• [SUPPLIED MATERIAL]
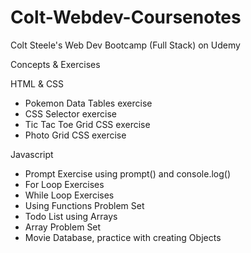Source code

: # Colt-Webdev-Coursenotes
Colt Steele's Web Dev Bootcamp (Full Stack) on Udemy


Concepts & Exercises

HTML & CSS
- Pokemon Data Tables exercise
- CSS Selector exercise
- Tic Tac Toe Grid CSS exercise
- Photo Grid CSS exercise

Javascript 
- Prompt Exercise using prompt() and console.log()
- For Loop Exercises
- While Loop Exercises
- Using Functions Problem Set
- Todo List using Arrays
- Array Problem Set
- Movie Database, practice with creating Objects
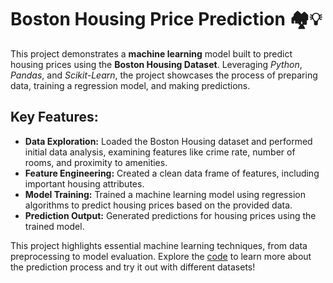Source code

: # Boston Housing Price Prediction 🏘️💡
This project demonstrates a **machine learning** model built to predict housing prices using the **Boston Housing Dataset**. Leveraging _Python_, _Pandas_, and _Scikit-Learn_, the project showcases the process of preparing data, training a regression model, and making predictions.

## Key Features:
- **Data Exploration:** Loaded the Boston Housing dataset and performed initial data analysis, examining features like crime rate, number of rooms, and proximity to amenities.
- **Feature Engineering:** Created a clean data frame of features, including important housing attributes.
- **Model Training:** Trained a machine learning model using regression algorithms to predict housing prices based on the provided data.
- **Prediction Output:** Generated predictions for housing prices using the trained model.

This project highlights essential machine learning techniques, from data preprocessing to model evaluation. Explore the [code](main/Data-Prediction-using-Machine-Learning/data_prediction.ipynb) to learn more about the prediction process and try it out with different datasets!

• [WRITTEN TASK]
Pictures stay out, but everything else in the records must be output exactly.

• [EXERCISE RESPONSE]
Source code

: # Colt-Webdev-Coursenotes
Colt Steele's Web Dev Bootcamp (Full Stack) on Udemy


Concepts & Exercises

HTML & CSS
- Pokemon Data Tables exercise
- CSS Selector exercise
- Tic Tac Toe Grid CSS exercise
- Photo Grid CSS exercise

Javascript 
- Prompt Exercise using prompt() and console.log()
- For Loop Exercises
- While Loop Exercises
- Using Functions Problem Set
- Todo List using Arrays
- Array Problem Set
- Movie Database, practice with creating Objects
Source code

: # Boston Housing Price Prediction 🏘️💡
This project demonstrates a **machine learning** model built to predict housing prices using the **Boston Housing Dataset**. Leveraging _Python_, _Pandas_, and _Scikit-Learn_, the project showcases the process of preparing data, training a regression model, and making predictions.

## Key Features:
- **Data Exploration:** Loaded the Boston Housing dataset and performed initial data analysis, examining features like crime rate, number of rooms, and proximity to amenities.
- **Feature Engineering:** Created a clean data frame of features, including important housing attributes.
- **Model Training:** Trained a machine learning model using regression algorithms to predict housing prices based on the provided data.
- **Prediction Output:** Generated predictions for housing prices using the trained model.

This project highlights essential machine learning techniques, from data preprocessing to model evaluation. Explore the [code](main/Data-Prediction-using-Machine-Learning/data_prediction.ipynb) to learn more about the prediction process and try it out with different datasets!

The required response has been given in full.